Reproduce word for word the line that contains "part: (804, 521) -> (949, 477), moved" and every line after it to the end of the records, with nothing else added.

(Spatial change descriptions)
§
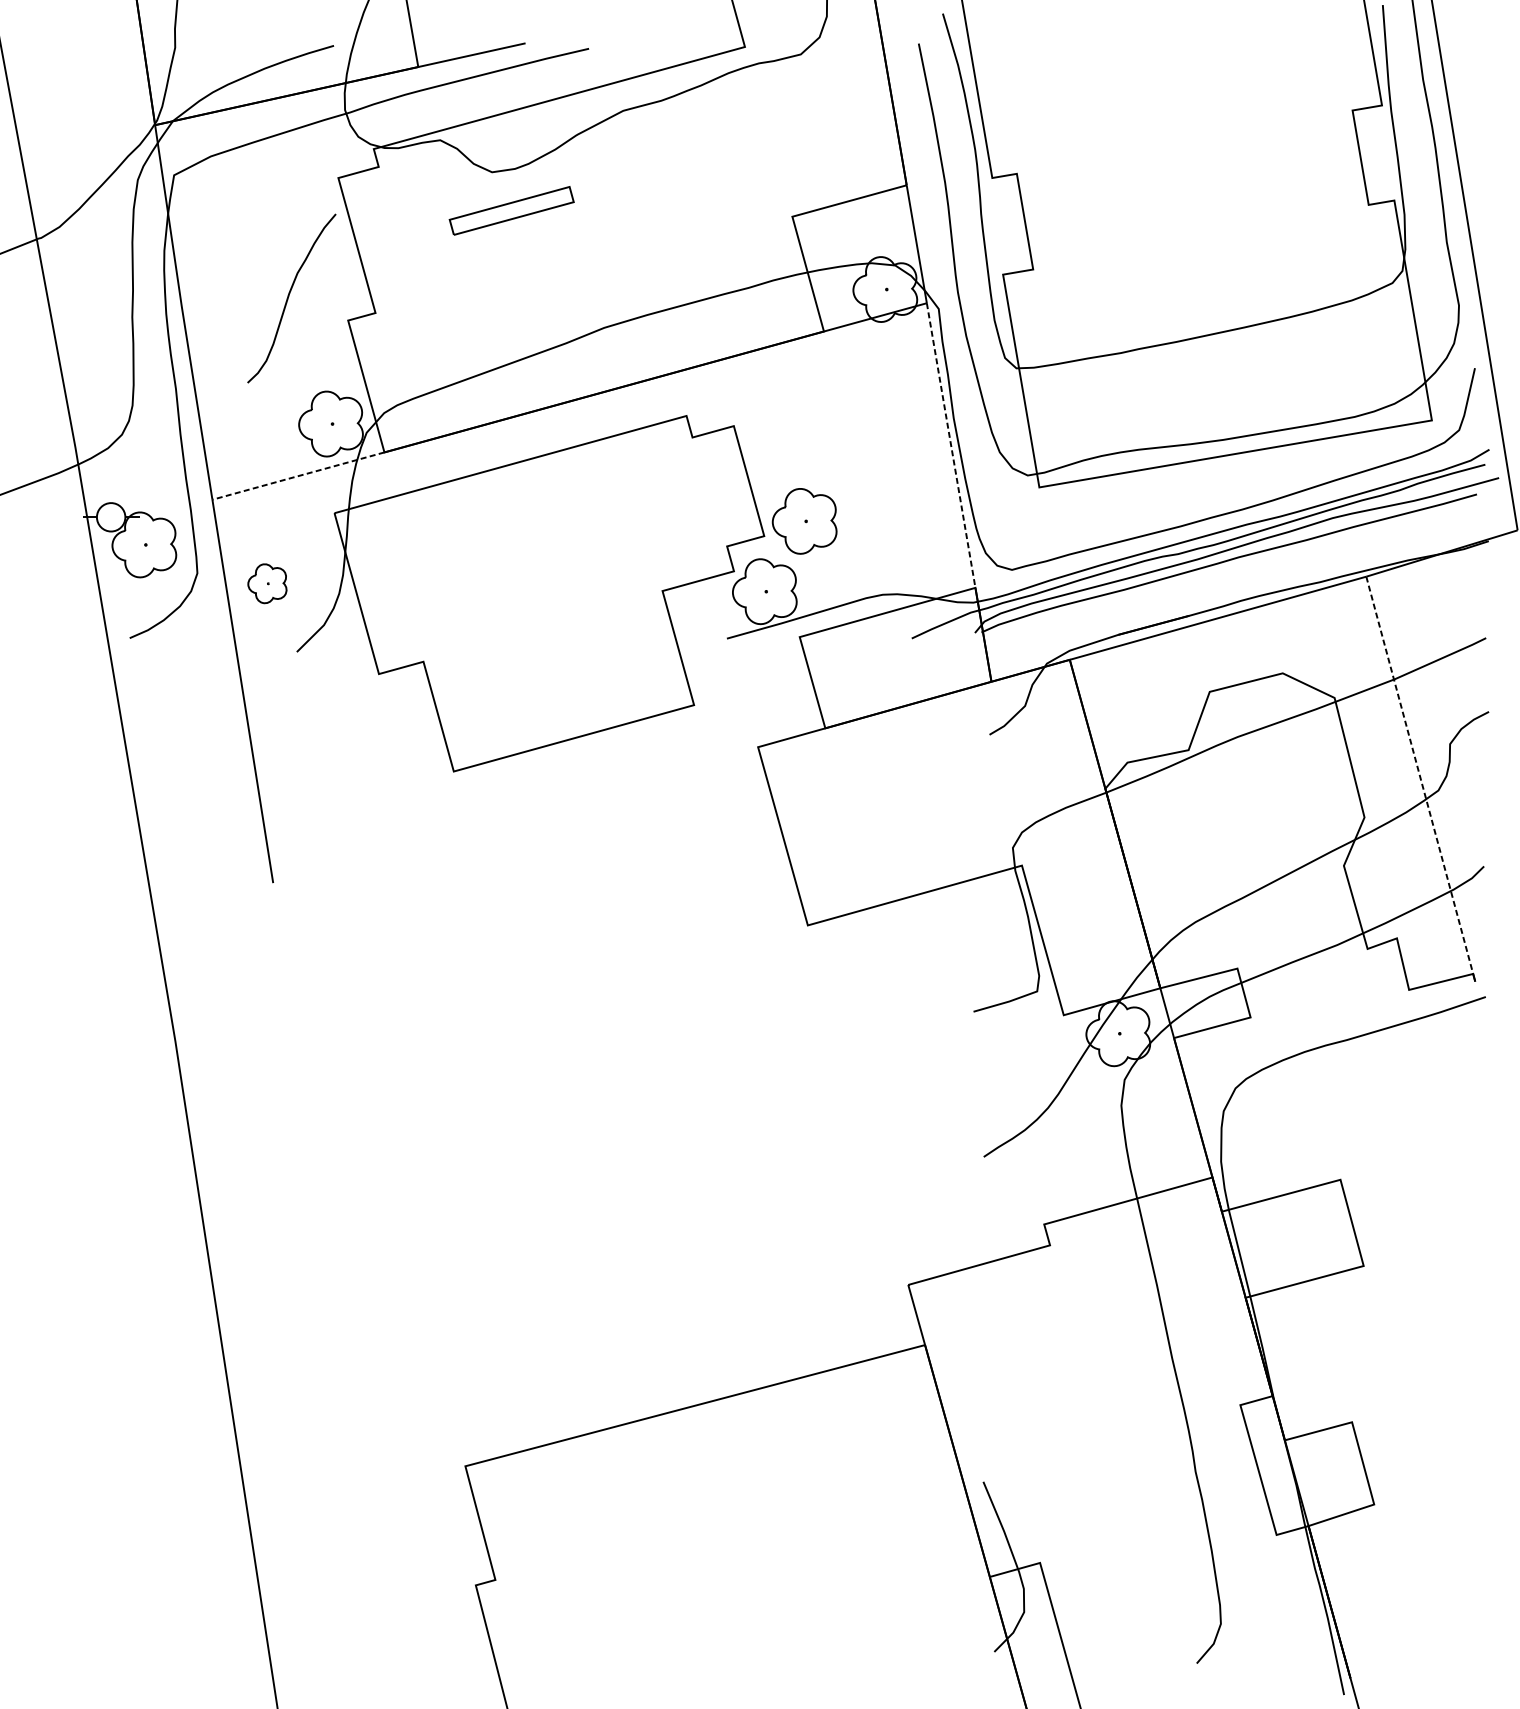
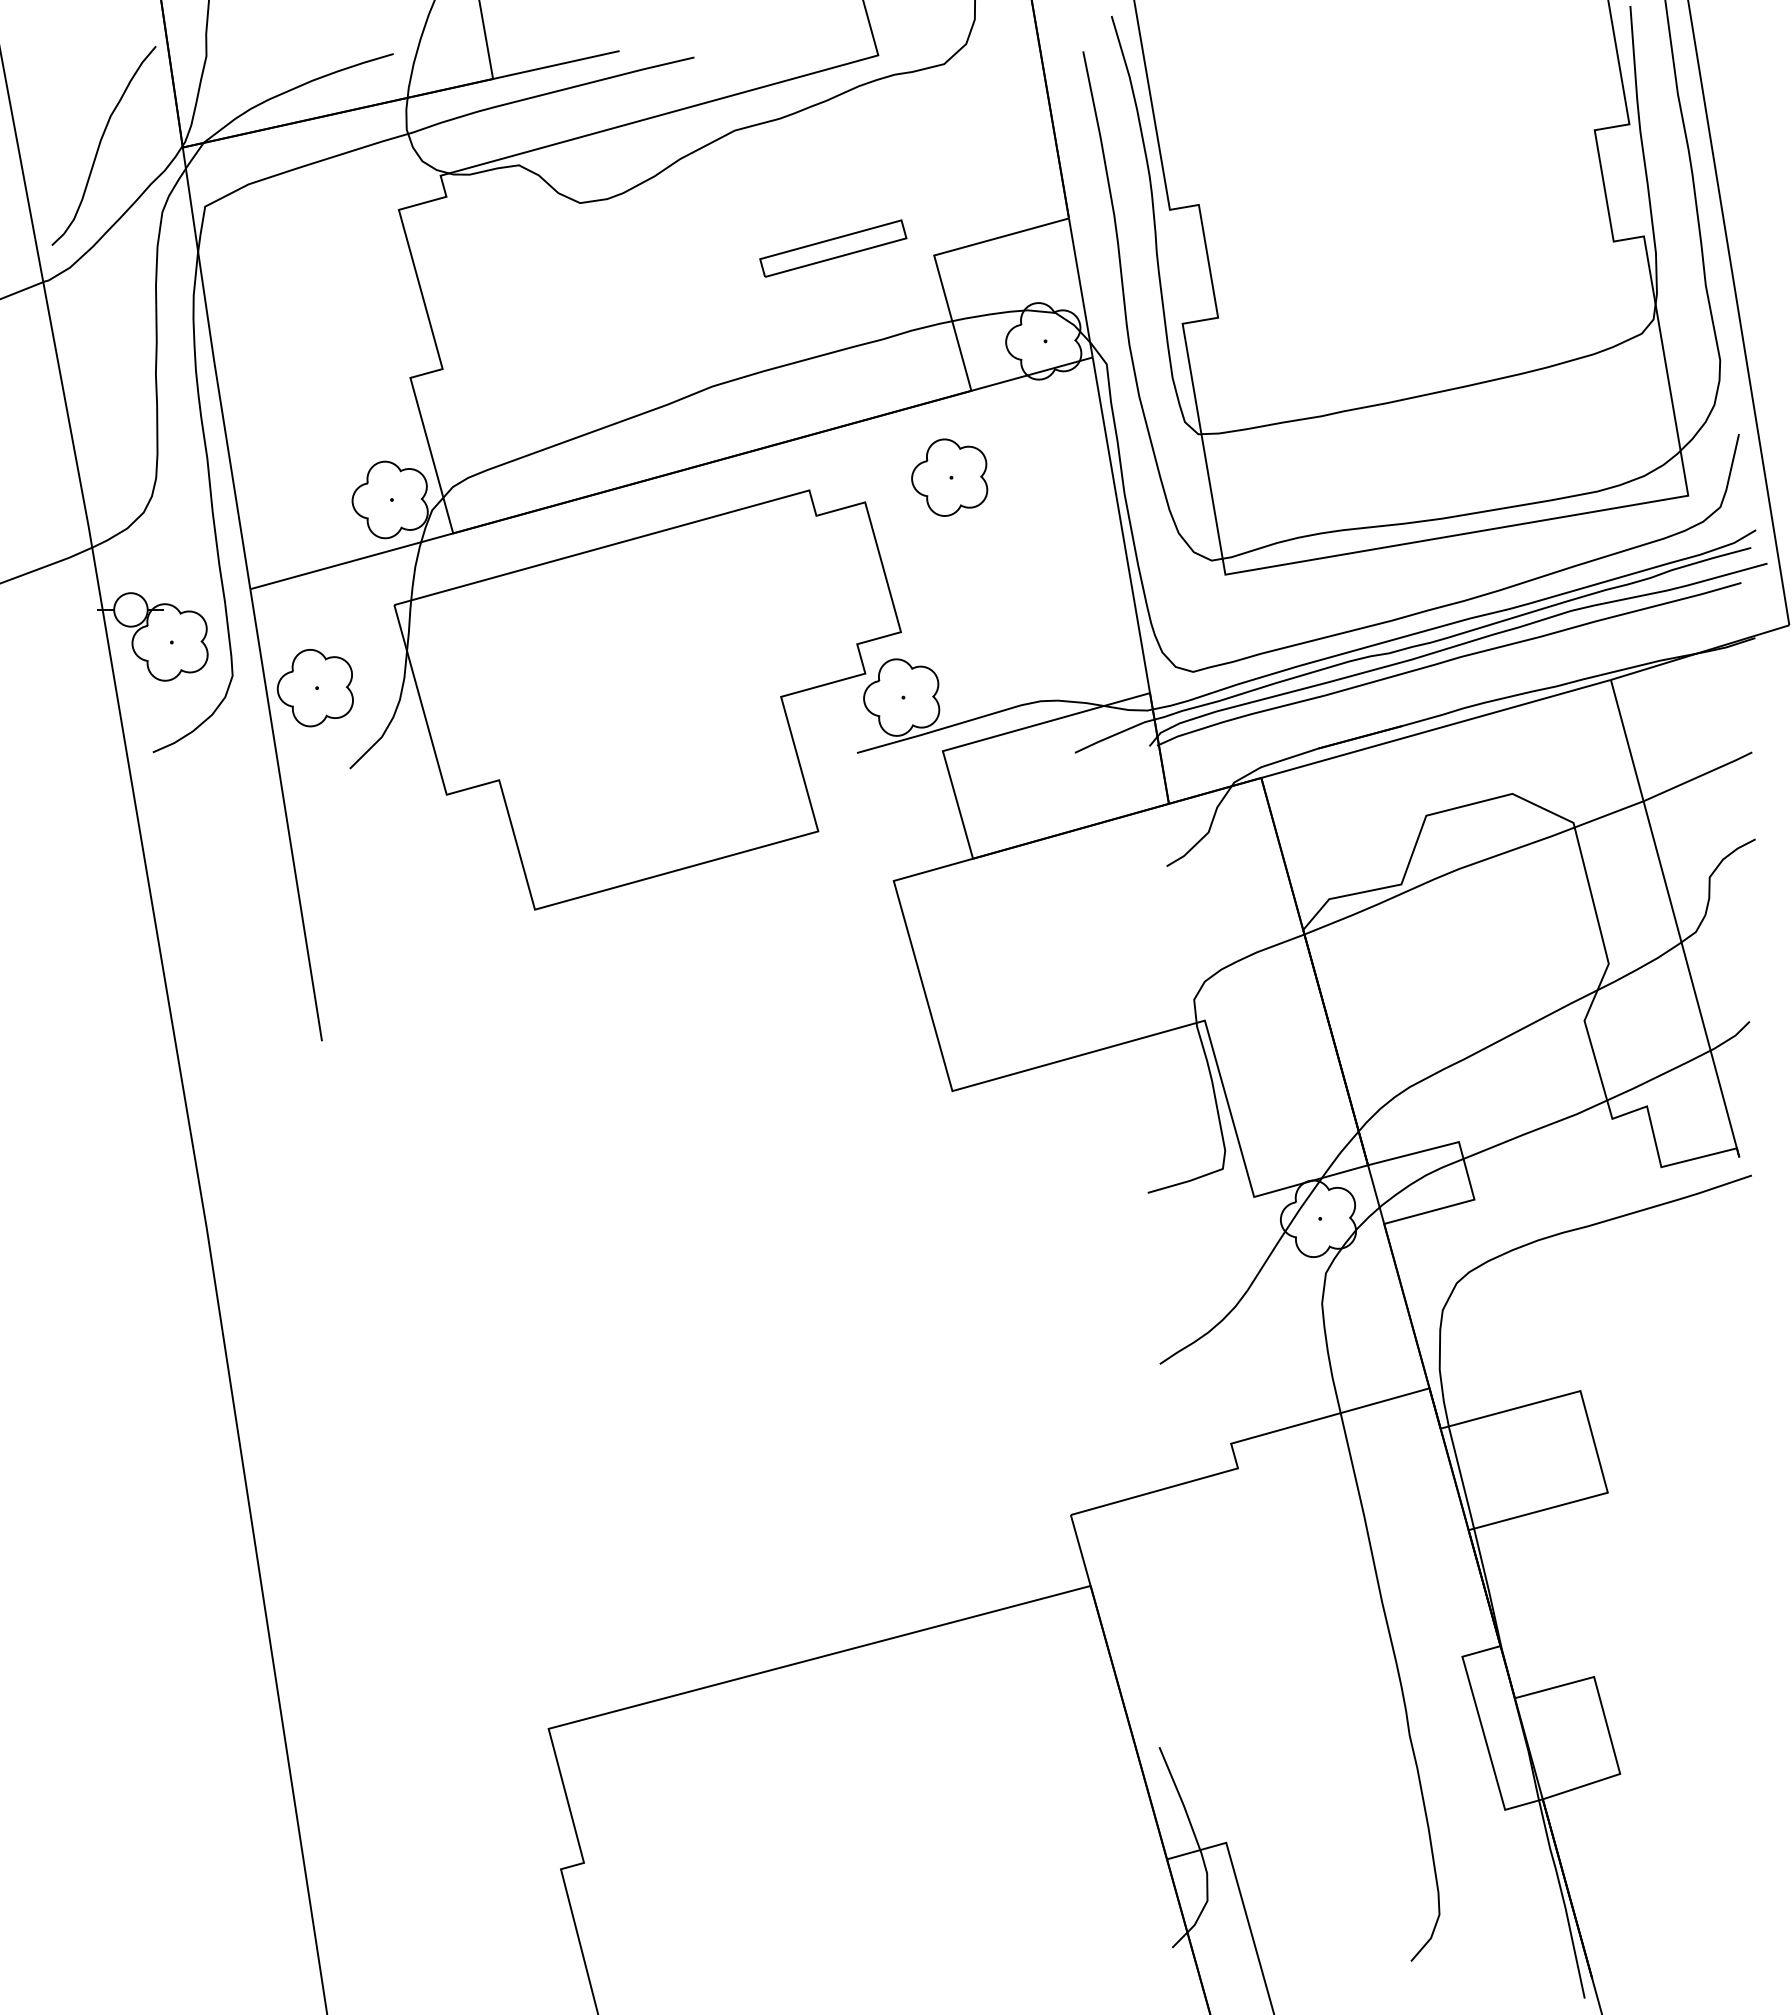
part: (511, 210) -> (833, 248), moved
curve: (288, 298) -> (100, 145), moved
line: (951, 445) -> (1121, 525), dashed -> solid
line: (298, 476) -> (351, 561), dashed -> solid
part: (804, 521) -> (949, 477), moved
part: (266, 583) -> (314, 688), size x1.67
line: (1419, 775) -> (1673, 914), dashed -> solid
§
- [Response to the task]
part: (804, 521) -> (949, 477), moved
part: (266, 583) -> (314, 688), size x1.67
line: (1419, 775) -> (1673, 914), dashed -> solid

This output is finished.